Conduction electrons localized by charged magneto-acceptors A$^{2-}$ in GaAs/GaAlAs quantum wells

TL;DR

This paper presents a variational theory for charged acceptor centers in GaAs/GaAlAs quantum wells, explaining how these centers localize conduction electrons and affect magneto-transport properties under high magnetic fields.

Contribution

It introduces a theoretical model describing the localization of multiple conduction electrons by charged acceptors in quantum wells, supported by experimental magneto-transport data.

Findings

Localized electrons are pushed to acceptor states at high magnetic fields.

A single negative acceptor can localize up to four conduction electrons.

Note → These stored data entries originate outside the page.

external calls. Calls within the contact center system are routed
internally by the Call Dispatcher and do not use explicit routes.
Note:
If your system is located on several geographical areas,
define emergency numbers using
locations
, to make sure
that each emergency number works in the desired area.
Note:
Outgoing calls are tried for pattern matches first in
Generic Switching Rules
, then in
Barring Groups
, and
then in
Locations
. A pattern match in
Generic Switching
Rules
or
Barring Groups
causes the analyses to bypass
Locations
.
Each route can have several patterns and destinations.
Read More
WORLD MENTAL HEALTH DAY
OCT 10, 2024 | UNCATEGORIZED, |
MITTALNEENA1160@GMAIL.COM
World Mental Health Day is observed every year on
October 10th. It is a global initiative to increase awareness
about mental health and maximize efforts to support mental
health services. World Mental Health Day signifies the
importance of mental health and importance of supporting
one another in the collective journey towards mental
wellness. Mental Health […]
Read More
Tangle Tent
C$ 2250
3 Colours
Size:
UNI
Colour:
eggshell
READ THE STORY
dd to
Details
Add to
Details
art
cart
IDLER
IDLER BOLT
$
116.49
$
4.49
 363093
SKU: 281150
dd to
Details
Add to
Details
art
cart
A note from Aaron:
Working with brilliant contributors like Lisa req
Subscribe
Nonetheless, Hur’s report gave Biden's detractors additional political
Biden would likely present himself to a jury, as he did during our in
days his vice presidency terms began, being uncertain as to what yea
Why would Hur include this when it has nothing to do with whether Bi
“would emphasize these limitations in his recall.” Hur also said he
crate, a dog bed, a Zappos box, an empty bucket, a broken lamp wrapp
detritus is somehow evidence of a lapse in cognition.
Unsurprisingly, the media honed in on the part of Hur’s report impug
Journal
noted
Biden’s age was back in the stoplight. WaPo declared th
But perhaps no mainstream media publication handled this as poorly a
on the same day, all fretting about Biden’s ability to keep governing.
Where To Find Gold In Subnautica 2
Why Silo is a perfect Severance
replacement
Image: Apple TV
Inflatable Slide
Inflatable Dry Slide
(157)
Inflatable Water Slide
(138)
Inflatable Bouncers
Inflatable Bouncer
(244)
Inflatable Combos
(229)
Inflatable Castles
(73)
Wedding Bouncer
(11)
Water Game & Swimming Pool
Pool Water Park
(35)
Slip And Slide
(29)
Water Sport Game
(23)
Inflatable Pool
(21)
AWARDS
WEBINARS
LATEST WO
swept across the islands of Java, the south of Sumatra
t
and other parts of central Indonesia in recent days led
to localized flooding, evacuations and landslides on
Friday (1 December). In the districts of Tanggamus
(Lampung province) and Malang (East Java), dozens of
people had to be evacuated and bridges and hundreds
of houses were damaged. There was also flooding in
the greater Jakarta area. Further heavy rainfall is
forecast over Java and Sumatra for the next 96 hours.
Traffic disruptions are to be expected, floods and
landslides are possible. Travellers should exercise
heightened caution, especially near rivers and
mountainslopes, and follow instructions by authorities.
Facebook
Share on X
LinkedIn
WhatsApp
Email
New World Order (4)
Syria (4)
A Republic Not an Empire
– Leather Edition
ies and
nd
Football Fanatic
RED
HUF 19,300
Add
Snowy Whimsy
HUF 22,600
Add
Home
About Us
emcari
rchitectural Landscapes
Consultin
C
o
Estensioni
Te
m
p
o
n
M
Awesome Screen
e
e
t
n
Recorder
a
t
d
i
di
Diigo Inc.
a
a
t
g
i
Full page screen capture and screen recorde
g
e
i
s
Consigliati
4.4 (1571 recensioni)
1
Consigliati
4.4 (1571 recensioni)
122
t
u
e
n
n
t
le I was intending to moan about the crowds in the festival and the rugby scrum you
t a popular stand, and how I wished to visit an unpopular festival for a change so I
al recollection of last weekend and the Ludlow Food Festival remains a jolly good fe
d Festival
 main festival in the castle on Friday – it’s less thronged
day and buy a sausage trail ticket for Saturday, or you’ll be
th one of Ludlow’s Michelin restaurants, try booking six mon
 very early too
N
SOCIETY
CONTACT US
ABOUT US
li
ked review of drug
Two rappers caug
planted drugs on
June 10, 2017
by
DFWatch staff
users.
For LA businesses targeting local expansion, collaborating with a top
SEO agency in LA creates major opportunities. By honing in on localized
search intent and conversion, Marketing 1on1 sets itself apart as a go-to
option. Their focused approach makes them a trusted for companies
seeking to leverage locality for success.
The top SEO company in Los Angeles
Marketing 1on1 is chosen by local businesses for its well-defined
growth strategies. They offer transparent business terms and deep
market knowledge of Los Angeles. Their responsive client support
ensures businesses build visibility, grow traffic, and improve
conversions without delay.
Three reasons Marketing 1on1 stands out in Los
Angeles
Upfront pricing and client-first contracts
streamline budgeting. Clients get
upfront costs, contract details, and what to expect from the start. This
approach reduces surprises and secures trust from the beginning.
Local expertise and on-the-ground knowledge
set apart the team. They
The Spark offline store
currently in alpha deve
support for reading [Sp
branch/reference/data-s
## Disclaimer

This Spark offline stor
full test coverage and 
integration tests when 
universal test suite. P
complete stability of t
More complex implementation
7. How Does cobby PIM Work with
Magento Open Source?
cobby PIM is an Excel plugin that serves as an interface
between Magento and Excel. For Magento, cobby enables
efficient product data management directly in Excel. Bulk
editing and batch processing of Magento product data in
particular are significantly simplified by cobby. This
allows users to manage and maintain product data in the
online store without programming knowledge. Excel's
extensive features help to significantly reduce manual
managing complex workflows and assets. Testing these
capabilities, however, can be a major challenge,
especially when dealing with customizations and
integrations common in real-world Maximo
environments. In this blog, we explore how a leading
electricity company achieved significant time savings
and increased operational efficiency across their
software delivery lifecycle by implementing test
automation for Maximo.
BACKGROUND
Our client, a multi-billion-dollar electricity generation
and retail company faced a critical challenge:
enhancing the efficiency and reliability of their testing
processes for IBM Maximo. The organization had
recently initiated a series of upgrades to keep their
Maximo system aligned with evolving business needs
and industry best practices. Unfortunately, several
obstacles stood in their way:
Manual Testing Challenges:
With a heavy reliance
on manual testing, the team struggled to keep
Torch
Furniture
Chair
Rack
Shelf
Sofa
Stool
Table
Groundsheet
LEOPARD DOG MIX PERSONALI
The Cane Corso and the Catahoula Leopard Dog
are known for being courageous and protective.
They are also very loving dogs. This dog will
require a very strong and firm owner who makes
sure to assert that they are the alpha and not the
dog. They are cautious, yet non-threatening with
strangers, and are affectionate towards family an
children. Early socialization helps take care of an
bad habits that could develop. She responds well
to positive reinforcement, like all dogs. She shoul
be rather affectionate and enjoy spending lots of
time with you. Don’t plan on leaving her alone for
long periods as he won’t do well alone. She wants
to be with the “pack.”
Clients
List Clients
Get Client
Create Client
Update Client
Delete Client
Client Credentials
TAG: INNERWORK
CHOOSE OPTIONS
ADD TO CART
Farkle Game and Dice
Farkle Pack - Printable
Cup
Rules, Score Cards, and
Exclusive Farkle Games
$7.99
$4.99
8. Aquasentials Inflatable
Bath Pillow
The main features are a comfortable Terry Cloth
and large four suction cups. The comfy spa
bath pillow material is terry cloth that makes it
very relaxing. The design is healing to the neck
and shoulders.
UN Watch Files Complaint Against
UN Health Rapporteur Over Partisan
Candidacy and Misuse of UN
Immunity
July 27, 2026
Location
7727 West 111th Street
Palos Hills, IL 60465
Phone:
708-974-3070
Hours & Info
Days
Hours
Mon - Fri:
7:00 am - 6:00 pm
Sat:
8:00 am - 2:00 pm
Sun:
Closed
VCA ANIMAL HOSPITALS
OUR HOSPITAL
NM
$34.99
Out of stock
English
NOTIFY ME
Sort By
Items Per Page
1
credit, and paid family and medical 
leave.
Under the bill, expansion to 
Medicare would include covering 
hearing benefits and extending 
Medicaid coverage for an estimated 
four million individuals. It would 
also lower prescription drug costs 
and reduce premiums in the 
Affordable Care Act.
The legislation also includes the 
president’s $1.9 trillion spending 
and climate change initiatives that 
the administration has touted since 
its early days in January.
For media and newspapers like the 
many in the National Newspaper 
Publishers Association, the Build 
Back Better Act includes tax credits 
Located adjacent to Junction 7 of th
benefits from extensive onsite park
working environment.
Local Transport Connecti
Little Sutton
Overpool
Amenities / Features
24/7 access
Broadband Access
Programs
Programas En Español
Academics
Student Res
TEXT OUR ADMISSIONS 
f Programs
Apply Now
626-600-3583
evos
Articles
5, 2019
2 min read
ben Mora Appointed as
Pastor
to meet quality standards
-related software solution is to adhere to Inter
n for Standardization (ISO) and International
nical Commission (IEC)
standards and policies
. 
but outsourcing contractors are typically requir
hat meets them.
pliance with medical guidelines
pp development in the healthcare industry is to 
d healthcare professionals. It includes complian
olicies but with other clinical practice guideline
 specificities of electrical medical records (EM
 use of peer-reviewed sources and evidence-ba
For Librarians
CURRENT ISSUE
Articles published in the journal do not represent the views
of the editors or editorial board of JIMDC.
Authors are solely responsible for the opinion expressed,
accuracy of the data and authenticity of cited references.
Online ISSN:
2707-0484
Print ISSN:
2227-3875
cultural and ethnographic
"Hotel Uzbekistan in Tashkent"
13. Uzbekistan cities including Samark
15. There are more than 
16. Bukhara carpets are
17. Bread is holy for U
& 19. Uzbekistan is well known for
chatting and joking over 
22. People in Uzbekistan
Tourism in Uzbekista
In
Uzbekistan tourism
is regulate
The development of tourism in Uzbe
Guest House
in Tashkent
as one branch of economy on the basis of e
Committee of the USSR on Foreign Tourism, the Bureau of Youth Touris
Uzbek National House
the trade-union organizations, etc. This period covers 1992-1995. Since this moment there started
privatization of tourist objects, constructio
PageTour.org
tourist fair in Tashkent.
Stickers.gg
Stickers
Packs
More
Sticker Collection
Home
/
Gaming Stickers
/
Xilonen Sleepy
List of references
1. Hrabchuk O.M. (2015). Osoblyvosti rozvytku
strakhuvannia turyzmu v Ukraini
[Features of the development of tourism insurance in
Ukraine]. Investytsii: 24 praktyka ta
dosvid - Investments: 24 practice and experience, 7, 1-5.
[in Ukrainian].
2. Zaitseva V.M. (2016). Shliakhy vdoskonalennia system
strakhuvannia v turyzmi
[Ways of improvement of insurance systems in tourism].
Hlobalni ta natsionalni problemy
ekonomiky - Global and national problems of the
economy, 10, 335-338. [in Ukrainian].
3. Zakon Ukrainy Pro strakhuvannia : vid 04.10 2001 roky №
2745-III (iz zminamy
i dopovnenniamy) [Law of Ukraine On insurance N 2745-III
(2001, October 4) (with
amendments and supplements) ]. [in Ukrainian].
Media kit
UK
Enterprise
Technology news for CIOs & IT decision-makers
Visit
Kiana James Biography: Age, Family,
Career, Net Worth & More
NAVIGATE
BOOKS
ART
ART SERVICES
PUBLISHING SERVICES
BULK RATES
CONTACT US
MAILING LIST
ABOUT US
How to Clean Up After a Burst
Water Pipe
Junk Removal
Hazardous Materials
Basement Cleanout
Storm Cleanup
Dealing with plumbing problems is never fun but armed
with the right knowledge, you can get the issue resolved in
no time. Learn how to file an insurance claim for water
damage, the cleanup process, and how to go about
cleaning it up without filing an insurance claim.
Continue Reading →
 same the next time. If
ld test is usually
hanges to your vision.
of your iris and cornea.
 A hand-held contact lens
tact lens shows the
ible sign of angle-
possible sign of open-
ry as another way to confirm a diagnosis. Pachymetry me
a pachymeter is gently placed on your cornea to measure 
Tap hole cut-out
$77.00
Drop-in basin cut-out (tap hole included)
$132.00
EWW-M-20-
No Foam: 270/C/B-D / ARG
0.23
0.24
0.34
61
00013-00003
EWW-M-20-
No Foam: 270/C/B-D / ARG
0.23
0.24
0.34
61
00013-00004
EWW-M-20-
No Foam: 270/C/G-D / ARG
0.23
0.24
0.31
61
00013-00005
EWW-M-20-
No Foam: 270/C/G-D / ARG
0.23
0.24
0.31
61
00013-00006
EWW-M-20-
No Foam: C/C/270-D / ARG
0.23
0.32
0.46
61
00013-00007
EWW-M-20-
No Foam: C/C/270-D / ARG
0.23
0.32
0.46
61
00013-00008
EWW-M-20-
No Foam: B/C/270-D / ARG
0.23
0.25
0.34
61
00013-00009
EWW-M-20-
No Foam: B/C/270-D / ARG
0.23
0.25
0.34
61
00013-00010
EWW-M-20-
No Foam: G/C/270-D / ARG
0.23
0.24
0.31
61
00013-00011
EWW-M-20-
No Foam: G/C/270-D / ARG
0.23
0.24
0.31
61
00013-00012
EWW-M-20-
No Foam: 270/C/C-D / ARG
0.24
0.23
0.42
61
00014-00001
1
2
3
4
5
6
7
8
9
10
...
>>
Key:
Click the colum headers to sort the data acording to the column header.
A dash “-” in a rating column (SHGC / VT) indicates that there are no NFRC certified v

Transport measurements show electrons are removed from conduction at high fields.

Abstract

A variational theory is presented of A$^{1-}$ and A$^{2-}$ centers, i.e. of a negative acceptor ion localizing one and two conduction electrons, respectively, in a GaAs/GaAlAs quantum well in the presence of a magnetic field parallel to the growth direction. A combined effect of the well and magnetic field confines conduction electrons to the proximity of the ion, resulting in discrete repulsive energies above the corresponding Landau levels. The theory is motivated by our experimental magneto-transport results which indicate that, in a heterostructure doped in the GaAs well with Be acceptors, one observes a boil-off effect in which the conduction electrons in the crossed-field configuration are pushed by the Hall electric field from the delocalized Landau states to the localized acceptor states and cease to conduct. A detailed analysis of the transport data shows that, at high magnetic fields, there are almost no conducting electrons left in the sample. It is concluded that one negative acceptor ion localizes up to four conduction electrons.